J’avais ces pages, que j’avais écrites sans rien mobiliser du tout, il s’agissait presque d’écriture automatique. J’ai su tout de suite qu’il y avait un livre qui se construirait autour, mais pendant longtemps je ne savais pas quoi, et pendant près d’un an, je n’avais rien de plus, j’essayais d’écrire sans y parvenir. J’ai même pensé à arrêter complètement d’écrire, je suis passée par une grande phase de dégoût que je n’avais jamais connue concernant l’écriture. Puis j’ai laissé tombé, et ça s’est remanifesté tout seul quelques mois après. Là, j’avais la structure. Alors j’ai pu commencer à écrire − je ne peux pas commencer à rédiger un livre si je n’en ai pas trouvé la structure.
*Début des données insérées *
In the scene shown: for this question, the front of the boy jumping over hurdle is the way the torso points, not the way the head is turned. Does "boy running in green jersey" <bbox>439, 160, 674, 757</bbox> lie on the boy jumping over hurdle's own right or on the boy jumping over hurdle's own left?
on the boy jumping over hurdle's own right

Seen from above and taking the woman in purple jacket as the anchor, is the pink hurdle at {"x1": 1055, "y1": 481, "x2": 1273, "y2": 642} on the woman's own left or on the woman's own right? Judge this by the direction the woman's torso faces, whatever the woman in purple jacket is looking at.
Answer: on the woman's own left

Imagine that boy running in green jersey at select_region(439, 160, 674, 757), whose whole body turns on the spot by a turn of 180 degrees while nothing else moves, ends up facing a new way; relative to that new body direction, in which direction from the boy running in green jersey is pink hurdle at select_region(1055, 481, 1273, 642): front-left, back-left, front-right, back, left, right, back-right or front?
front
Aucune idée, mais la piste est intéressante. Cela étant je me méfie toujours des surinterprétations exégétiques.
Il m’est très difficile de parler de ponctuation parce que là encore, je suis dans le physique. Quand la phrase est juste je le sais. Quand j’ai trouvé la ponctuation appropriée d’une phrase, lorsque la phrase est enfin telle qu’elle devait être et pas autrement, je le sens. C’est physique. Je le sens.
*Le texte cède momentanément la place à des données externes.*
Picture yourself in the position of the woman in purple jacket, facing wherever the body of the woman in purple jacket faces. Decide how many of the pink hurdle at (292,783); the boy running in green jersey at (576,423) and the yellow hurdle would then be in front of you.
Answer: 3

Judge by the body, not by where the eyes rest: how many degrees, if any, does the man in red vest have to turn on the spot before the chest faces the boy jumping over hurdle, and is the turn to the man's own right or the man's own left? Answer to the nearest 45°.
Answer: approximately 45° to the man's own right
Il y a un passage, chez Annie Ernaux, peut-être dans Les Armoires vides mais c’est un souvenir assez confus car je n’ai jamais relu le livre en question, où la narratrice s’interdit de répondre à une invitation à une fête chez l’un de ses camarades parce qu’elle n’a pas de robe à danser. J’étais une jeune adolescente quand j’ai lu ça, peut-être environ quatorze ans, et je me rappelle avoir trouvé insupportable l’idée que certains endroits du monde pouvaient être interdits pour des raisons économiques ; je n’ai pas été d’accord. La conséquence de la lecture de cette scène, c’est que je me suis construite toute ma vie contre cette idée-là, et contre la hiérarchisation des gens en fonction de leur place et de ce qu’on nomme réussite, contre le mépris. Je pense que c’est très sain, parfois, de ne pas être d’accord.
La première phrase de Pour la peau était une référence à Aragon (« La première fois que je vois E. je le trouve quelconque sinon laid » qui rappelle la rencontre d’Aurélien avec Bérénice). Il ne s’agissait pas d’une référence consciente au moment où vous avez écrit mais dans Désintégration vous recourez au cut up en introduisant dans votre propre texte des références au groupe PNL. Pourquoi avoir eu recours à cette technique ?
PNL, je voulais comprendre ce qui se passait. Pourquoi c’était un succès tellement énorme, pourquoi parallèlement les puristes leur crachaient tant dessus, pourquoi les gens ayant un profil littéraire avaient tendance à répéter que c’est si mal écrit. J’ai mis un mois à n’écouter que ça pour dépasser l’Auto-Tune et comprendre ce qu’ils racontaient. C’est juste d’une inventivité terrassante. C’est bourré de formules géniales, avec une imagerie unique qui ne ressemble à rien d’autre. Ils sont super forts, il y a une étendue de niveaux de lecture impressionnante, et puis ils empruntent à des champs de références culturelles très éloignés. C’est d’une richesse inouïe, vertigineuse. PNL c’est un continent. Ceux qui crachent dessus n’ont rien compris ou n’ont pas écouté. La littérature a toujours nourri le rap, il était temps que le rap nourrisse ouvertement la littérature, même si d’aucuns l’ont déjà fait sans le mentionner. Et puis c’est tout ce qui m’intéresse, ça, mêler des champs culturels qui ne sont a priori pas perçus comme pouvant cohabiter. Dans ma pratique d’auditrice ou de lectrice c’est ce qui me nourrit, l’hétéroclite.